Query<A, B> says which value shape goes in and which row shape comes back. Command<A> says which value shape goes in when no rows come back.

#![allow(unused)]
fn main() {
use babar::query::{Command, Query};

#[derive(Debug, Clone, PartialEq, babar::Codec)]
struct NewUser {
    id: i32,
    name: String,
    parent_id: Option<i32>,
}

#[derive(Debug, Clone, PartialEq, babar::Codec)]
struct UserLookup {
    id: i32,
}

#[derive(Debug, Clone, PartialEq, babar::Codec)]
struct UserRow {
    name: String,
    parent_id: Option<i32>,
}

babar::schema! {
    mod app_schema {
        table public.users {
            id: primary_key(int4),
            name: text,
            parent_id: nullable(int4),
        }
    }
}

let insert: Command<NewUser> =
    app_schema::command!(INSERT INTO users (id, name, parent_id) VALUES ($id, $name, $parent_id));

let select: Query<UserLookup, UserRow> = app_schema::query!(
    SELECT users.name, users.parent_id
    FROM users
    WHERE users.id = $id
);
}

Those statement values are plain Rust values. The type system prevents mixing up row-returning and rowless operations, and it keeps parameter and row shapes visible at the call site.

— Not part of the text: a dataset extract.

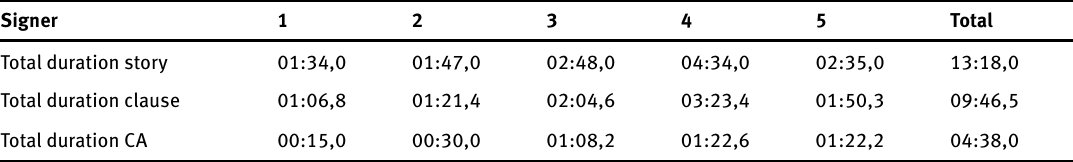
Table 1. Summary of the total signer-specific and combined durations for the story, clause and CA.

3. Schema-aware macros and explicit raw builders are separate tools

The main application path is authored schema plus schema-scoped query! / command!. That keeps ordinary SQL concise and lets babar infer parameter and row shapes from the statement.

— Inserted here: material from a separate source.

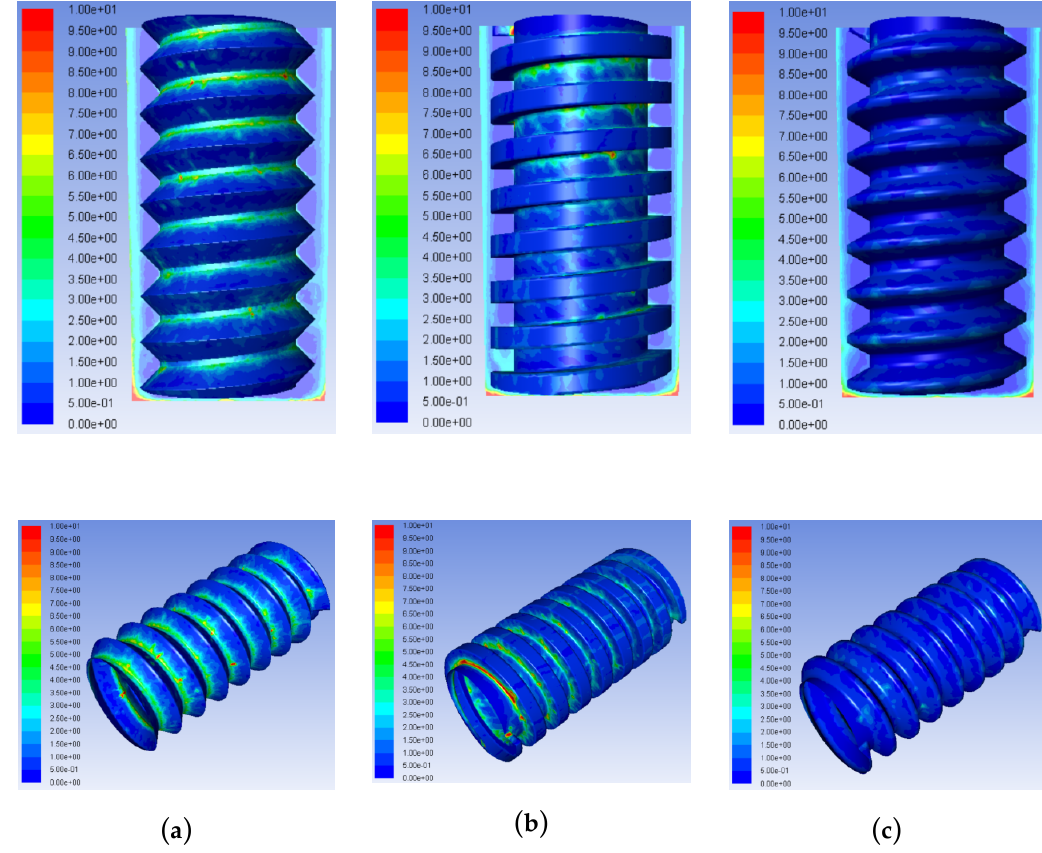
Figure 4. Concentration contours of processed products in the machining gap using tool tube electrodes with different helical shapes: ( a ) Triangle; ( b ) rectangle; and ( c ) trapezoid.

The explicit fallback path stays available too:

  • Command::raw / Command::raw_with
  • Query::raw / Query::raw_with
  • sql! for lower-level fragment composition

That split is intentional. babar does not try to hide which statements are in the schema-aware typed-SQL subset and which ones need explicit codecs.

4. Validation happens as early as the API can make it happen

babar prefers to surface mismatches at the statement boundary.

  • At bind time, the parameter shape is already part of the statement type.
  • At prepare time, row decoders are checked against RowDescription so schema drift shows up before row decoding begins.
  • At display time, server-positioned errors include SQL text and origin information so failures point back to the authored statement.
  • At macro expansion time, supported schema-aware SELECT statements can be checked against a live database when BABAR_DATABASE_URL or DATABASE_URL is set.

The result is not “every bug is impossible.” The result is that several classes of query-shape mistakes become impossible or fail earlier than runtime row handling.

What babar is deliberately not

  • Not multi-database. babar is for Postgres.
  • Not synchronous. The runtime model is async Tokio.
  • Not an ORM. SQL stays visible.
  • Not a fluent AST builder. babar keeps SQL text front and center.
  • Not a full migration platform. It ships a focused migration runner instead of a separate migration product surface.

Those boundaries keep the API small and keep the implementation aligned with the Postgres protocol it is built on.

When babar is a good fit

Reach for babar when you want:

  • Postgres-specific behavior without a lowest-common-denominator abstraction
  • typed statement values at the database boundary
  • schema-aware typed SQL for common application queries and commands
  • explicit raw fallbacks for the cases that need them
  • early feedback when statement shape and schema drift apart

If you need multi-database support, a full ORM, or a much broader SQL rewrite surface, another tool will fit better.